Bolsonaros. O clã tentou interferir na investigação e espalhou fake news sobre Marielle – Imagem: Redes sociais
Para os envolvidos diretamente na perda de Marielle e Anderson, a longa espera é sinônimo de sofrimento. “Meia década sem que se tenha feito justiça é muito tempo. Foram cinco anos muito difíceis, ainda mais com a pandemia e um governo genocida no meio”, diz Fernanda Chaves. Embora tenha passado tanto tempo, acrescenta a sobrevivente, o evento ainda tem implicações cotidianas na sua família: “Quando não se sabe de onde vem o ataque, você não sabe do que se proteger. E isso traduz muito minha perspectiva enquanto sobrevivente. Mas também a perspectiva de uma cidadã brasileira, pois esse crime precisa ser esclarecido pra que a gente possa restabelecer a confiança no Estado Democrático de Direito”.

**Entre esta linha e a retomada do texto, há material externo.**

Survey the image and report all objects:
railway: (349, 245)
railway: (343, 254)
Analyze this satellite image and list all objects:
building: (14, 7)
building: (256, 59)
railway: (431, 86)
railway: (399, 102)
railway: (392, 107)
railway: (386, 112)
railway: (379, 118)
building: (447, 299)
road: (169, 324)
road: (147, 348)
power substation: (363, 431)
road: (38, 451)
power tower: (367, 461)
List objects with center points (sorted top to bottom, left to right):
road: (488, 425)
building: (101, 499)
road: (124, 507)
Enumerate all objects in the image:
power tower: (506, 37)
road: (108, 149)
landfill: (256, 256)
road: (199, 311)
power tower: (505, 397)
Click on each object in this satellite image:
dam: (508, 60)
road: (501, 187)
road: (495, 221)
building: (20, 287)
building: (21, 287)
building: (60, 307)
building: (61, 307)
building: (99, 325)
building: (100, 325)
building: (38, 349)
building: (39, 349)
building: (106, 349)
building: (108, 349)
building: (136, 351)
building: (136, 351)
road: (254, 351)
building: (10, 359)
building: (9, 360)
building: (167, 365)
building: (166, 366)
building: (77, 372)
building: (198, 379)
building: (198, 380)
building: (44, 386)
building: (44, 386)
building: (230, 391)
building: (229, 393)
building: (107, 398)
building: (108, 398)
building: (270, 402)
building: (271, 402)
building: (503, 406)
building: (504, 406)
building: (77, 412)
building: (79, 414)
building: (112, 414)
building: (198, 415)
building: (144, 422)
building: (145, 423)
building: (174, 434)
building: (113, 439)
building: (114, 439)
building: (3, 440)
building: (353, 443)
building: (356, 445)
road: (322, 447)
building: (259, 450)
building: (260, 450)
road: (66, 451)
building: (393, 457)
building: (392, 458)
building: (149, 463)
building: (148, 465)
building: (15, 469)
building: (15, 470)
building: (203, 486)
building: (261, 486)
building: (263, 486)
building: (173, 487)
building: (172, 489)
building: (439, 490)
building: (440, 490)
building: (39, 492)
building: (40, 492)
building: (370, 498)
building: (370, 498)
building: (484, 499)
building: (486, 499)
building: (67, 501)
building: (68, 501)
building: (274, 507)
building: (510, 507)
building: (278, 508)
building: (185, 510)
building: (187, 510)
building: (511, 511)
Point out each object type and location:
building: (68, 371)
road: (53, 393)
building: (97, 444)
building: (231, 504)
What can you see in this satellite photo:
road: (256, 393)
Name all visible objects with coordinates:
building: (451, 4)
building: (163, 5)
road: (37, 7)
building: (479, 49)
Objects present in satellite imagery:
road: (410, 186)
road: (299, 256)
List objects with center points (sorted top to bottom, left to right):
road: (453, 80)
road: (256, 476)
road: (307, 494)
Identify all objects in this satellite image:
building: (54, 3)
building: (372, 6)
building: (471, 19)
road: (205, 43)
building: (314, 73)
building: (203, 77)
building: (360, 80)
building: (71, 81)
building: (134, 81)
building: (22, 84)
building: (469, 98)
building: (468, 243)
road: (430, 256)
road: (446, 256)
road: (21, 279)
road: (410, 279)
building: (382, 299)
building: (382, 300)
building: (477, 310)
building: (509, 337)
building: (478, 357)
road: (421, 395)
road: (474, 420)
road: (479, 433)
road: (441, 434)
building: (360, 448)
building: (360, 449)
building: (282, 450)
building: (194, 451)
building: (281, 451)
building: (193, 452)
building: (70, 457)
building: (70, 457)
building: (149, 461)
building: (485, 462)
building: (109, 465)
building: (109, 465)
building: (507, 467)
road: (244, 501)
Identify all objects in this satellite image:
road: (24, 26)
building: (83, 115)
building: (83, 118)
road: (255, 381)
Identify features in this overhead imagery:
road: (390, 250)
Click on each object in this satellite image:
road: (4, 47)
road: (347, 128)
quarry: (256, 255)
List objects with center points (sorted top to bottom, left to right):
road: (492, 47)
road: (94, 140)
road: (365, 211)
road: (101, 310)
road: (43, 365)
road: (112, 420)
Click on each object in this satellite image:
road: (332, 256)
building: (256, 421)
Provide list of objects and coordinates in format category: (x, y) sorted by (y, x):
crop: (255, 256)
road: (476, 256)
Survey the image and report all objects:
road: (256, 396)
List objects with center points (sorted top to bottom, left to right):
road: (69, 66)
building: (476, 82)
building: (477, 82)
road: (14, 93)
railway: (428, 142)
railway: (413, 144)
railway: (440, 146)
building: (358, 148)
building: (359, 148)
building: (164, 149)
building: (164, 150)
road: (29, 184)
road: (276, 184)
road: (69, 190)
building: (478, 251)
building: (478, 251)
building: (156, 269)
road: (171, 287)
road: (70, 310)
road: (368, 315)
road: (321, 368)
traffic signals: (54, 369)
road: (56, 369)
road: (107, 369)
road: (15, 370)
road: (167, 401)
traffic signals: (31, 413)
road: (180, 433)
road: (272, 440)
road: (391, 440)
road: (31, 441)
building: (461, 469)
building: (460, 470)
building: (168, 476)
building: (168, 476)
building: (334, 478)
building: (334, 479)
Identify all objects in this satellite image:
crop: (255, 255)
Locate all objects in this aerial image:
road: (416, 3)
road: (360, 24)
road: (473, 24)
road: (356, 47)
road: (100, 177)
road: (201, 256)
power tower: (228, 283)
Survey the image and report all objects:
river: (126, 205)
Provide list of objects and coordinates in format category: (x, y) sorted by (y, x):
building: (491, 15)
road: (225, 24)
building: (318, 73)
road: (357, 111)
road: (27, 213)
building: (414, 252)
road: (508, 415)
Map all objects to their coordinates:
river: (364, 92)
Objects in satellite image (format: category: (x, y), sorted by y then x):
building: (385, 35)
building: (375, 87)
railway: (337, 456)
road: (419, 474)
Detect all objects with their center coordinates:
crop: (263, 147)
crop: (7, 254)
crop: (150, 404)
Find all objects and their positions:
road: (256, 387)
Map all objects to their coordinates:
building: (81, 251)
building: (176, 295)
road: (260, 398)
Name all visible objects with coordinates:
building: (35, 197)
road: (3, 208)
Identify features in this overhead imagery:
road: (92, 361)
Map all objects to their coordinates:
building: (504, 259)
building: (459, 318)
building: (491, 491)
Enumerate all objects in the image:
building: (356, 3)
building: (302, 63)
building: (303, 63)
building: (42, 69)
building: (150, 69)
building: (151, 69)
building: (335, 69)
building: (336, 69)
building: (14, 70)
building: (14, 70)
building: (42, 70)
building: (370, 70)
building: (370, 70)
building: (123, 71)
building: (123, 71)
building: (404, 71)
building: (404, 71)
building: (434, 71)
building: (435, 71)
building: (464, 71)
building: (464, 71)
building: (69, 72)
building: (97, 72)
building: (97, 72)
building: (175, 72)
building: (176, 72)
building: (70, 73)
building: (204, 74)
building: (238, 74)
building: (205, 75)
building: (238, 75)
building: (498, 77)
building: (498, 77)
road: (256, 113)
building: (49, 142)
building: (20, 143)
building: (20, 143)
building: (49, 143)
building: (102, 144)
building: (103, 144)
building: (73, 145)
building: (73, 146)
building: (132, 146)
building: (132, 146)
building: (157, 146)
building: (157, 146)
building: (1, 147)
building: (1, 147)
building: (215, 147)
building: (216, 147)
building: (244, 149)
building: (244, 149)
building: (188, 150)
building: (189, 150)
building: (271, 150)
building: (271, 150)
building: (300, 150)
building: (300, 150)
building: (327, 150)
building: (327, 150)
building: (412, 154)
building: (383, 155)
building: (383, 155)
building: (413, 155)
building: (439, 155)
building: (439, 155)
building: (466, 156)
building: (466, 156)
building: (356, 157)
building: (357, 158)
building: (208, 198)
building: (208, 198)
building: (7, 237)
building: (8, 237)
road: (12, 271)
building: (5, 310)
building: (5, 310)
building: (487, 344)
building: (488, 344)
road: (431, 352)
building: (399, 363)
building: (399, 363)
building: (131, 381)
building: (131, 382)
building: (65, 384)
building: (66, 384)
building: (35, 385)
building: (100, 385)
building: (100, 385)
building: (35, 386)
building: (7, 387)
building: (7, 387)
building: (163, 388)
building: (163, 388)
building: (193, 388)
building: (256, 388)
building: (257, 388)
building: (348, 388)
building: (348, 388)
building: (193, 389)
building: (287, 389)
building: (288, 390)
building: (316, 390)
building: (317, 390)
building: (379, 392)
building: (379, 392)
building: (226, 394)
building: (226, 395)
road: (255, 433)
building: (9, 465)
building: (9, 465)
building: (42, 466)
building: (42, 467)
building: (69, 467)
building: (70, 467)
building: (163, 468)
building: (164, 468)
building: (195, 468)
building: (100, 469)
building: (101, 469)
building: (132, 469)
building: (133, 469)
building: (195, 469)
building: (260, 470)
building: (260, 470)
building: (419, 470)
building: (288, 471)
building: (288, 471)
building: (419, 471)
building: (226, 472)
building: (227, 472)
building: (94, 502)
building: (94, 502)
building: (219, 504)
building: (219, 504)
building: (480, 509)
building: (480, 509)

Monica Benicio também se emociona: “Eu falo de um lugar de inconformidade como cidadã e parlamentar, mas também de um lugar de desespero enquanto viúva. Há cinco anos a dor da perda da minha companheira me atravessa diariamente e eu faço uma contagem diária em busca de justiça sem que ela chegue. Nada trará a Marielle e o Anderson de volta, mas a dor se acentua a cada dia que essa resposta não nos é entregue. Não só a dor das famílias, mas também a dor da sociedade brasileira”. •
PUBLICADO NA EDIÇÃO Nº 1249 DE CARTACAPITAL, EM 8 DE MARÇO DE 2023.
Este texto aparece na edição impressa de CartaCapital sob o título “Agora vai?”